EXERCISE INSTRUCTIONS
Return each of the entries below precisely, with no pictures in the result.
*** Begin section ***
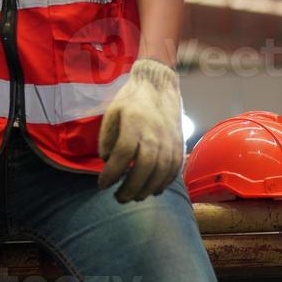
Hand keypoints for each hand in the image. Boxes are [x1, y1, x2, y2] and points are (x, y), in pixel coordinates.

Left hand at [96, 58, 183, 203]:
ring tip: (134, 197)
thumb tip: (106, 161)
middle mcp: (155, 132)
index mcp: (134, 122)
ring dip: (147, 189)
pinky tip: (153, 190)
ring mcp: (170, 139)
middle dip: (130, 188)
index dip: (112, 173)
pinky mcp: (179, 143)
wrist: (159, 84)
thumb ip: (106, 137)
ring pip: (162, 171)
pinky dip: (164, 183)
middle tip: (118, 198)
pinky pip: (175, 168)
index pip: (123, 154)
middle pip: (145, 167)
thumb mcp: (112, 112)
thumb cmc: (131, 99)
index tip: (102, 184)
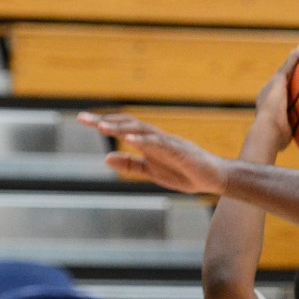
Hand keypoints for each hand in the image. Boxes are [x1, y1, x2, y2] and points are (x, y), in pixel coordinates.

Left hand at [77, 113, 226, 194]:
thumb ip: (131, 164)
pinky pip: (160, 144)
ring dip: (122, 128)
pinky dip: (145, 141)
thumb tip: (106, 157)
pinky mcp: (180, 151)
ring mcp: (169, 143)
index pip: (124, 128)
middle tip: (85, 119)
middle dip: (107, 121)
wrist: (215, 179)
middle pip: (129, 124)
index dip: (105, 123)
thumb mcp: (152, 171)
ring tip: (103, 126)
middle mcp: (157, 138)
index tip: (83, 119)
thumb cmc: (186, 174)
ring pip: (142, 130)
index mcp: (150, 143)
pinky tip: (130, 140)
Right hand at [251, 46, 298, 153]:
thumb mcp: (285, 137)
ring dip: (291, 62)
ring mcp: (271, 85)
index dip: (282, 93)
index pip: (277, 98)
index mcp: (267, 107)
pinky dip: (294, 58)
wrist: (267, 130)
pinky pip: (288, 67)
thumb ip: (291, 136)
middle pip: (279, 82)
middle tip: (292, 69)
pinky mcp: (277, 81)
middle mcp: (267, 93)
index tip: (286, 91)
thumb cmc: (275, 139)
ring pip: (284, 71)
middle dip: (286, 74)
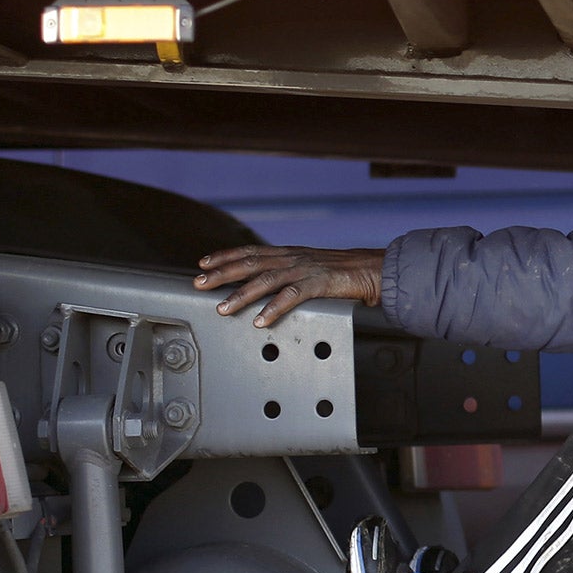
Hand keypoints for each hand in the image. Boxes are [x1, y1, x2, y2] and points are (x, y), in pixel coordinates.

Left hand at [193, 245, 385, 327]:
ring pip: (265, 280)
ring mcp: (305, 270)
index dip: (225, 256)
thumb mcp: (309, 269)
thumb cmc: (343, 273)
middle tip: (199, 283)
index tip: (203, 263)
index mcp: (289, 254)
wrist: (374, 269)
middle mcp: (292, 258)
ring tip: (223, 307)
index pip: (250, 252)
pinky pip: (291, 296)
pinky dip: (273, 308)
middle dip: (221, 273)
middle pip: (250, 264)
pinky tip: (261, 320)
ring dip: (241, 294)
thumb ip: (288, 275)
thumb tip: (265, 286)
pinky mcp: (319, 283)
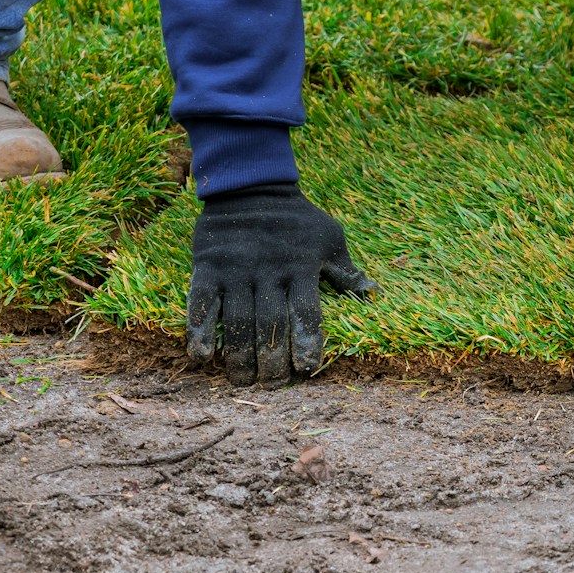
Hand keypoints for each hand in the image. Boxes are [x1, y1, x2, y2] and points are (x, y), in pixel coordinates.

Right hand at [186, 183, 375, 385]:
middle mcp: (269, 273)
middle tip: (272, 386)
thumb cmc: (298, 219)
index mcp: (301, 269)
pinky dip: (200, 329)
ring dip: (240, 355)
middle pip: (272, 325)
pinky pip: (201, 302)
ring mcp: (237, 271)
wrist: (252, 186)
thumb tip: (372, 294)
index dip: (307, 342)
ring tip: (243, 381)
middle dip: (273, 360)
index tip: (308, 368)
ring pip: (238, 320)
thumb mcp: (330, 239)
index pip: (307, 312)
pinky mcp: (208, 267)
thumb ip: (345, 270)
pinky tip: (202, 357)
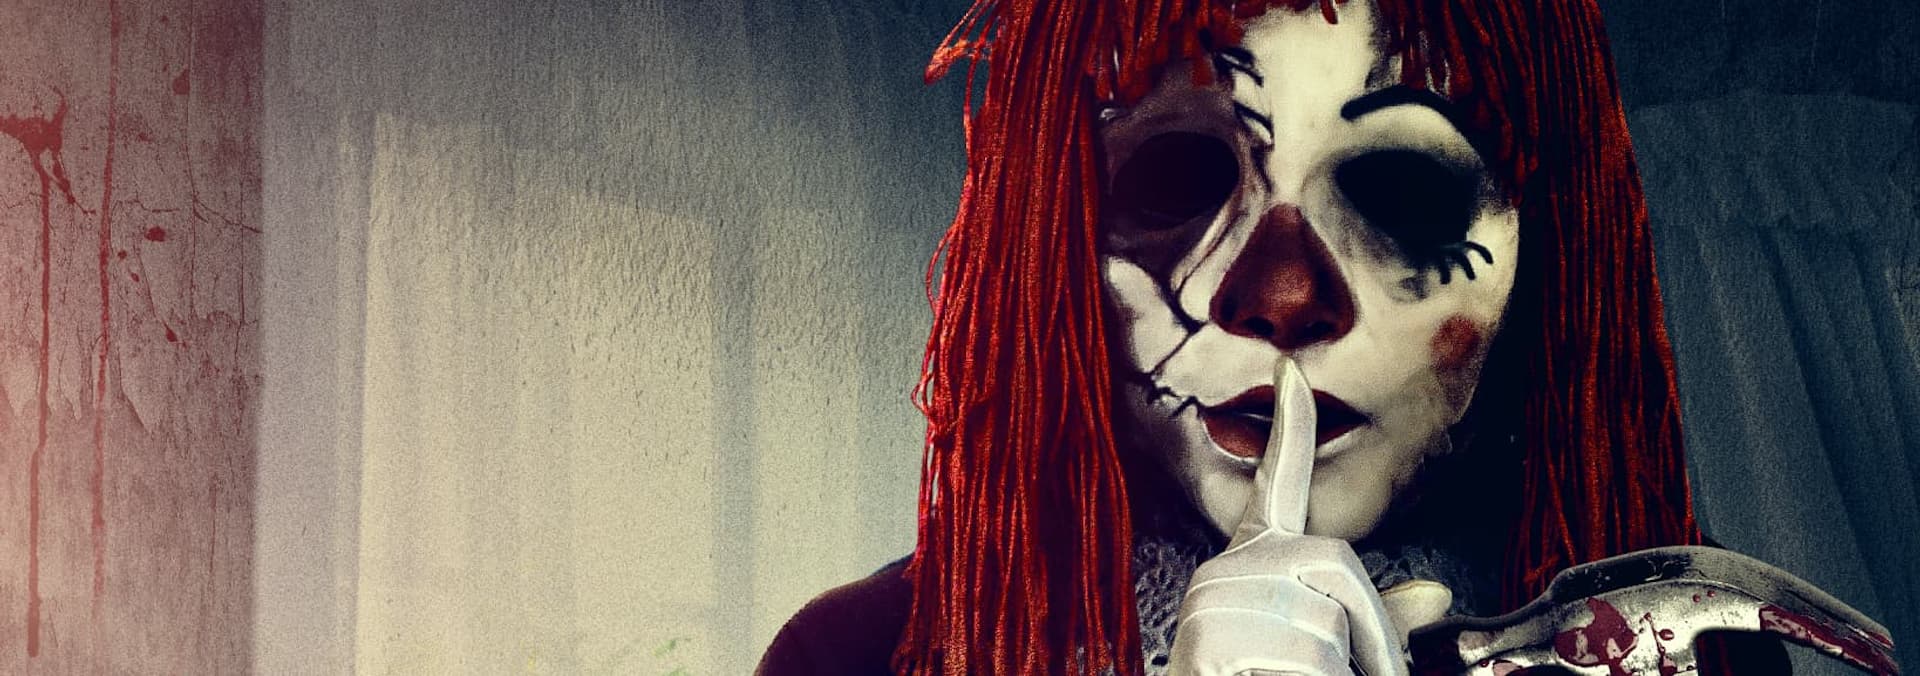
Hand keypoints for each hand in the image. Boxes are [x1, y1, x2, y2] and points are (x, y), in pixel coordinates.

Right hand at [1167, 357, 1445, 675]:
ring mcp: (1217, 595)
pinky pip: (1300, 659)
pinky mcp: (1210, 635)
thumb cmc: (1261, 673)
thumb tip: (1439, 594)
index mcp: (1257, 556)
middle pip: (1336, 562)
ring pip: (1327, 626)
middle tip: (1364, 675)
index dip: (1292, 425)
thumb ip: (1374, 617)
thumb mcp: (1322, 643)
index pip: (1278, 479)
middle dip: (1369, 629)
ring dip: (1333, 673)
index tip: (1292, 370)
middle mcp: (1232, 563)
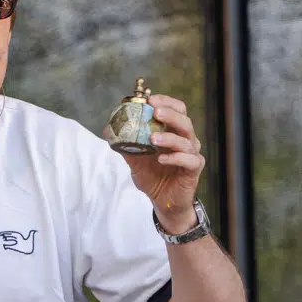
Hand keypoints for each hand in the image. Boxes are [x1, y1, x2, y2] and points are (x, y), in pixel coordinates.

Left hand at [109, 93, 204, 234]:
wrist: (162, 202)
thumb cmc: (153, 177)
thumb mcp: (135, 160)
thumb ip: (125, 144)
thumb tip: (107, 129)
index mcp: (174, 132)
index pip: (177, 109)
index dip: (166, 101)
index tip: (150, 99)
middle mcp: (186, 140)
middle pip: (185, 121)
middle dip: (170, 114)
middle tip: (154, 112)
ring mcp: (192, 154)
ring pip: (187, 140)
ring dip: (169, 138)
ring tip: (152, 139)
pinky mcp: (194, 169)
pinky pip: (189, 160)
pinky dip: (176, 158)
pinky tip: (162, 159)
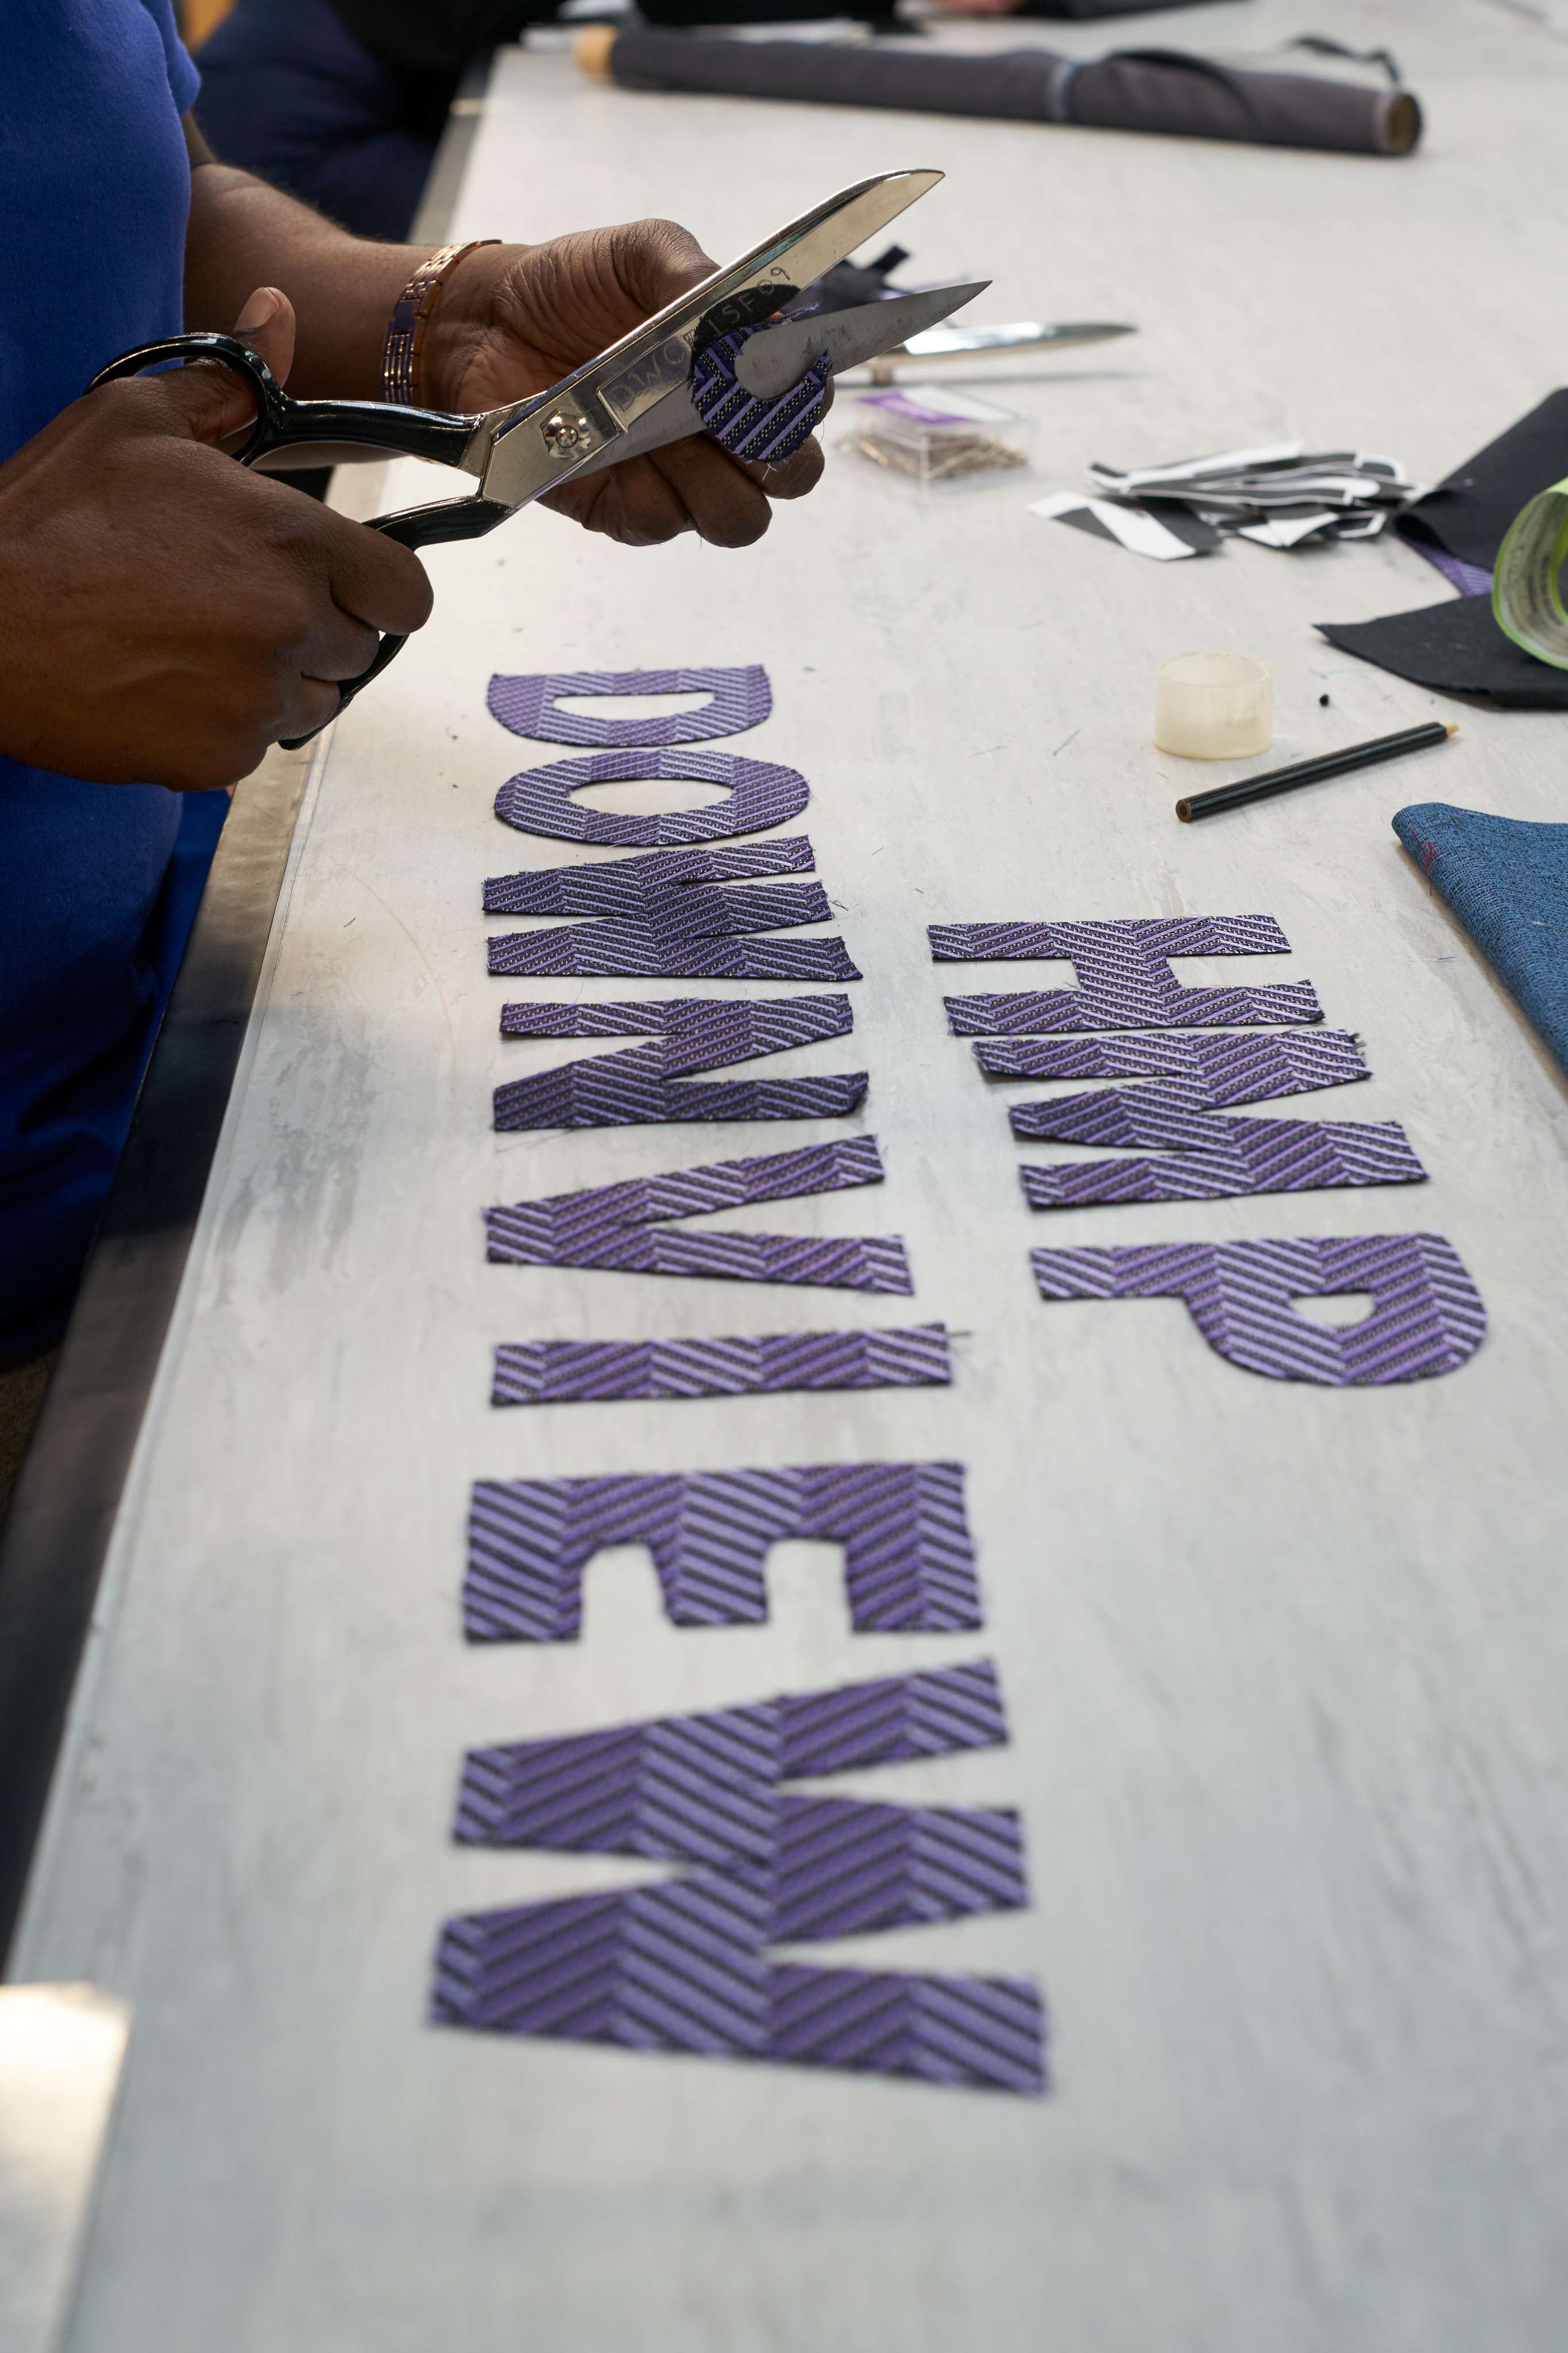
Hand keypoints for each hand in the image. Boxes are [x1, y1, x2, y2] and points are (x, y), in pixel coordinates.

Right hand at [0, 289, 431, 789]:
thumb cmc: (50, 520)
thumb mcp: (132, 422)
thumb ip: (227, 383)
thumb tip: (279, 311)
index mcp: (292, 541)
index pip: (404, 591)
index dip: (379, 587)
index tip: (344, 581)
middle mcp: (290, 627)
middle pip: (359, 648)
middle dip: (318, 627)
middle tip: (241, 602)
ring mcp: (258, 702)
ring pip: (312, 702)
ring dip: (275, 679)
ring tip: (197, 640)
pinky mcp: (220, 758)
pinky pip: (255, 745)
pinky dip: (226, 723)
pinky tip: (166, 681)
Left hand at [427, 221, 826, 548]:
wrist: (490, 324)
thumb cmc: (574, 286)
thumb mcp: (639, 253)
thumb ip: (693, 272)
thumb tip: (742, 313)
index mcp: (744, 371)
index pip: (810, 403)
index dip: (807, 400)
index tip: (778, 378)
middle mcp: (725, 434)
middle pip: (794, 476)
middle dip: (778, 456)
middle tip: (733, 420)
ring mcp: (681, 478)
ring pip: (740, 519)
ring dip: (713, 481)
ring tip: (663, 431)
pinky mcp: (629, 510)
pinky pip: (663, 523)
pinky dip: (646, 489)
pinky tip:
*** End section ***
TASK ANSWER
Hand keypoints for each hand in the image. Boxes are [x1, y1, x2, y2] and points are (x, y), in pixel coordinates.

Left hand at [96, 58, 183, 203]:
ring tip: (134, 197)
thumb tip: (106, 161)
middle mcp: (155, 132)
index mcp: (134, 122)
ring dip: (147, 189)
pinky tip: (153, 190)
ring mcp: (170, 139)
middle dip: (130, 188)
index dip: (112, 173)
pinky mcp: (179, 143)
wrist: (159, 84)
thumb ip: (106, 137)
ring pip: (162, 171)
pinky dip: (164, 183)
middle tip: (118, 198)
pinky pip: (175, 168)
index pip: (123, 154)
middle pip: (145, 167)
thumb mcp: (112, 112)
thumb cmc: (131, 99)
index tip: (102, 184)
Hand keypoints for each hand in the image. Boxes are [x1, y1, x2, y2] and points are (x, y), in pixel coordinates.

Left hand at [77, 113, 226, 194]:
thumb ip: (131, 164)
pinky pip: (160, 144)
ring dip: (122, 128)
pinky dip: (145, 141)
thumb tip: (106, 157)
pinky mcp: (180, 151)
ring mcp: (169, 143)
index pip: (124, 128)
middle tip: (85, 119)
middle dip: (107, 121)
wrist: (215, 179)
middle pip: (129, 124)
index dip: (105, 123)
thumb mcp: (152, 171)
ring tip: (103, 126)
middle mcp: (157, 138)
index tip: (83, 119)
thumb cmc: (186, 174)
ring pip: (142, 130)
index mcp: (150, 143)
pinky tip: (130, 140)
Right hand at [251, 46, 298, 153]:
thumb mcp: (285, 137)
ring dip: (291, 62)
ring mcp: (271, 85)
index dip: (282, 93)
index pip: (277, 98)
index mcp: (267, 107)
pinky dip: (294, 58)
wrist: (267, 130)
pinky pip: (288, 67)
thumb ip: (291, 136)
middle pip: (279, 82)
middle tip: (292, 69)
pinky mcp: (277, 81)
middle mcp: (267, 93)
index tip: (286, 91)
thumb cmc: (275, 139)
ring pip: (284, 71)
middle dip: (286, 74)
Hand keypoints for each hand in the image. Boxes are [x1, y1, x2, y2] and points are (x, y), in pixel coordinates.

Left hand at [193, 245, 385, 327]:
ring pip: (265, 280)
ring mcp: (305, 270)
index dip: (225, 256)
thumb mcp: (309, 269)
thumb cmc: (343, 273)
middle tip: (199, 283)
index tip: (203, 263)
index mcp: (289, 254)
wrist: (374, 269)
middle mcp: (292, 258)
ring tip: (223, 307)
index pip: (250, 252)
pinky pip: (291, 296)
pinky dip: (273, 308)
middle dip: (221, 273)
middle pip: (250, 264)
pinky tip: (261, 320)
ring dip: (241, 294)
thumb ip: (288, 275)
thumb tip: (265, 286)
pinky mcp: (319, 283)
Hand keypoints for each hand in the image. Boxes are [x1, y1, x2, y2] and points are (x, y), in pixel coordinates.

Right hand at [186, 183, 375, 385]:
middle mcp: (269, 273)
middle tip: (272, 386)
thumb cmc: (298, 219)
index mcp: (301, 269)
pinky dip: (200, 329)
ring dip: (240, 355)
middle pip: (272, 325)
pinky pip: (201, 302)
ring mcp: (237, 271)
wrist: (252, 186)
thumb tip: (372, 294)
index dip: (307, 342)
ring tip: (243, 381)
middle dip: (273, 360)
index tip: (308, 368)
ring pip: (238, 320)
thumb mcp: (330, 239)
index pip: (307, 312)
pinky mcp: (208, 267)
thumb ip: (345, 270)
pinky tip: (202, 357)
Hand keypoints for each hand in the image. Boxes are [x1, y1, x2, y2] and points are (x, y), in pixel coordinates.

Right hand at [1167, 357, 1445, 675]:
ring mcp: (1217, 595)
pinky pip: (1300, 659)
pinky mcp: (1210, 635)
thumb cmc: (1261, 673)
thumb tip: (1439, 594)
index mcp: (1257, 556)
middle pip: (1336, 562)
ring pip: (1327, 626)
middle tip: (1364, 675)
index dip: (1292, 425)
thumb ip: (1374, 617)
thumb mcp: (1322, 643)
index pip: (1278, 479)
middle dip: (1369, 629)
ring dip: (1333, 673)
index tip: (1292, 370)
middle mcp: (1232, 563)
Hand keypoints for each hand in the image. Boxes are [x1, y1, x2, y2] and points are (x, y), in pixel coordinates.

Left hand at [109, 93, 204, 234]:
wrist: (162, 202)
thumb cmc: (153, 177)
thumb mcp: (135, 160)
thumb ip: (125, 144)
thumb tip: (107, 129)
index mcp: (174, 132)
index pip: (177, 109)
index dip: (166, 101)
index tip: (150, 99)
middle mcp: (186, 140)
middle pip: (185, 121)
middle dip: (170, 114)
middle tip: (154, 112)
ring mcp: (192, 154)
ring pip: (187, 140)
ring dip: (169, 138)
ring tip: (152, 139)
pinky mcp: (194, 169)
pinky pip: (189, 160)
pinky dip: (176, 158)
pinky tip: (162, 159)
Hand keypoints for each hand in the image. Boxes are [x1, y1, x2, y2] and points are (x, y), in pixel coordinates.

Right hand at [0, 289, 431, 789]:
thumb cmc: (50, 520)
thumb mcp: (132, 422)
thumb ip: (227, 383)
thumb tip: (279, 311)
index mcp: (292, 541)
index pip: (404, 591)
index dip: (379, 587)
index tip: (344, 581)
middle mcp: (290, 627)
middle pip: (359, 648)
middle dip: (318, 627)
middle tip: (241, 602)
ring mcp: (258, 702)
ring pip: (312, 702)
ring dip: (275, 679)
ring tip: (197, 640)
pinky mcp: (220, 758)
pinky pip: (255, 745)
pinky dip: (226, 723)
pinky tip: (166, 681)
Left hand at [427, 221, 826, 548]:
wrist: (490, 324)
thumb cmc: (574, 286)
thumb mcp: (639, 253)
thumb ip: (693, 272)
thumb tip: (742, 313)
index mcp: (744, 371)
index pip: (810, 403)
index dip: (807, 400)
index tip: (778, 378)
middle mcp: (725, 434)
middle pip: (794, 476)
middle dip: (778, 456)
middle tip: (733, 420)
ring mcp: (681, 478)
ring pip: (740, 519)
ring dip: (713, 481)
ring tip: (663, 431)
pinky mcp: (629, 510)
pinky pip: (663, 523)
pinky dip: (646, 489)
pinky tip:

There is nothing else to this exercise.